Kode diatas menerapkan train_step method sesuai dengan  [Keras' train_step conventions](https://www.tensorflow.org/guide/keras/customizing_what_happens_in_fit). Ini opsional, tetapi memungkinkan Anda mengubah perilaku langkah pelatihan dan tetap menggunakan keras [Model.compile](https://www.tensorflow.org/api_docs/python/tf/keras/Model#compile) and [Model.fits](https://www.tensorflow.org/api_docs/python/tf/keras/Model#fit) methods.

In [51]:
model = CustomTraining(
    vocab_size=len(ids_from_chars.get_vocabulary()),
    embedding_dim=embedding_dim,
    rnn_units=rnn_units)

In [52]:
model.compile(optimizer = tf.keras.optimizers.Adam(),
             loss=tf.keras.losses.SparseCategoricalCrossentropy(from_logits=True))

### Data Tersedia:

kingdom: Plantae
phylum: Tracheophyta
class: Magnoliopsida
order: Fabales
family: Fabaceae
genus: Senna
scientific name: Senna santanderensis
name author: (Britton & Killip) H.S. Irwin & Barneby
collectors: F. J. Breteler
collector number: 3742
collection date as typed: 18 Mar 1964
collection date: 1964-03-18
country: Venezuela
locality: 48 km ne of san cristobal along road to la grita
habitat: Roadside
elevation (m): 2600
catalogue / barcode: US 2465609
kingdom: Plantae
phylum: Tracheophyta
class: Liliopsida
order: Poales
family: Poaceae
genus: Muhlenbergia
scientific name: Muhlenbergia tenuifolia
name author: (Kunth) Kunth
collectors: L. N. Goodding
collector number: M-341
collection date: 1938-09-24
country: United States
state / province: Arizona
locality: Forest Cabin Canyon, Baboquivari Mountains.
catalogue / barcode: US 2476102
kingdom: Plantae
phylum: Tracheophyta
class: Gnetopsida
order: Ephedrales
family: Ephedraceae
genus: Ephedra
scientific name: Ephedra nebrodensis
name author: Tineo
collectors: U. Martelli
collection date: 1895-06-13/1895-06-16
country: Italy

### Yang Dikerjakan:
Ketik ulang bagian teks sumber tentang pelatihan model Keras, mulai dari "Kode diatas menerapkan" dan terus sampai "rnn_units=rnn_units)".

### Jawaban Tugas:
Kode diatas menerapkan train_step method sesuai dengan  [Keras' train_step conventions](https://www.tensorflow.org/guide/keras/customizing_what_happens_in_fit). Ini opsional, tetapi memungkinkan Anda mengubah perilaku langkah pelatihan dan tetap menggunakan keras [Model.compile](https://www.tensorflow.org/api_docs/python/tf/keras/Model#compile) and [Model.fits](https://www.tensorflow.org/api_docs/python/tf/keras/Model#fit) methods.

In [51]:
model = CustomTraining(
    vocab_size=len(ids_from_chars.get_vocabulary()),
    embedding_dim=embedding_dim,
    rnn_units=rnn_units)